Антигона — героиня негативная, непримиримая и бескомпромиссная бунтарка, совершеннейшая одиночка.
Мегарей же герой положительный, борец, всегда солидарный с себе подобными, даже если те замыкаются в трусливом эгоизме; он обрекает себя на смерть, чтобы возродить в них вместе с мужеством стремление к этому коллективному достоинству, которое обычно именуют свободой…»
Я скажу дальше, какую судьбу познал «Мегарей». Позже швейцарский критик и гуманист Жорж Меотис напишет об этой трагедии, что она стала первым театральным произведением Сопротивления, которое, впрочем, мало их произвело.
Помню еще о весне 1939-го, что у нас тогда сменился Папа Римский.

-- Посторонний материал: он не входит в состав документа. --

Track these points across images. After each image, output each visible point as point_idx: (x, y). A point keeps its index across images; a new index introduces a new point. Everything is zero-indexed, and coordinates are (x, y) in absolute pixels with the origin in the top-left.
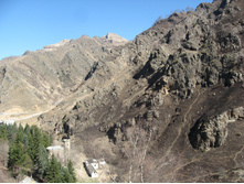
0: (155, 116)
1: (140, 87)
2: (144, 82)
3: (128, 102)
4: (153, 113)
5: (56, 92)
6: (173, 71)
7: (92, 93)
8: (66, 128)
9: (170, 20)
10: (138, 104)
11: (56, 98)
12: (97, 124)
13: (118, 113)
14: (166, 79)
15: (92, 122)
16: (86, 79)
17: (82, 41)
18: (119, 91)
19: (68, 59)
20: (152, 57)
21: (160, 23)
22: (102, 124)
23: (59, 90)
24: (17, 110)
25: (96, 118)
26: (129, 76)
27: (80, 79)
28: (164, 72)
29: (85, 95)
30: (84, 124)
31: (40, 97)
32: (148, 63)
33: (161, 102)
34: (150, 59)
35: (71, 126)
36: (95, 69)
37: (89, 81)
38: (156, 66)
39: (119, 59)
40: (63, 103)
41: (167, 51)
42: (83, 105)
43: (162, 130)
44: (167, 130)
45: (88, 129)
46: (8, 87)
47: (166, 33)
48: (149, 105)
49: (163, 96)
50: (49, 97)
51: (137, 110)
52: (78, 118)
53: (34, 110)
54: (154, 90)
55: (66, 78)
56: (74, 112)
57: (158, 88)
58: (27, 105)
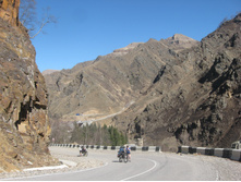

Я знал только одного, крепкого Пия XI, взошедшего на понтификальный престол через четыре года после моего рождения. Его изображение украшало ризницы моего детства. От него исходило такое же величие, как и от епископа, который меня конфирмовал. Хоть я и не воображал себе, что он вечен, как Бог, которого представлял на земле, но он был далеким, высшим, вневременным. Его кончина напомнила нам, что истории задает ритм длительность жизни государей, будь они от мира или от веры.
Избирая кардинала Пачелли, прежнего нунция в Париже, который принял имя Пия XII, конклав подтвердил римскую поговорку: «Папа круглый, Папа длинный».
Как бы ни был велик опыт долговязого Пачелли в дипломатии и руководстве Ватиканом, каким бы светлым умом он ни обладал и какой бы совершенной ни была его возвышенная вера, ему оставалось слишком мало времени до раскола Европы, чтобы приобрести привычку к непререкаемому авторитету и стать тем, над кем только Бог, которому — и только Ему одному — он мог задавать вопросы.
Я возвращаюсь ненадолго к войне в Испании из-за одной сцены в фильме Мальро «Надежда», который был запрещен к показу правительством. Было бы легко иронизировать, говоря, что надежда стала запрещенным товаром. Наше правительство признало Франко и не хотело разозлить его восхвалением республиканцев. Оно даже, расщедрившись, отправило к нему послом маршала Петена.
Тем не менее в начале лета для малого числа привилегированных в зале на Елисейских Полях был организован частный показ «Надежды». Единственный. Я был там с Кесселем. Позже Роже Стефан сказал мне, что тоже там присутствовал. Мы были самыми молодыми зрителями, а поскольку Стефан умер, то я, наверное, сейчас, когда пишу об этом, остался последним свидетелем того события.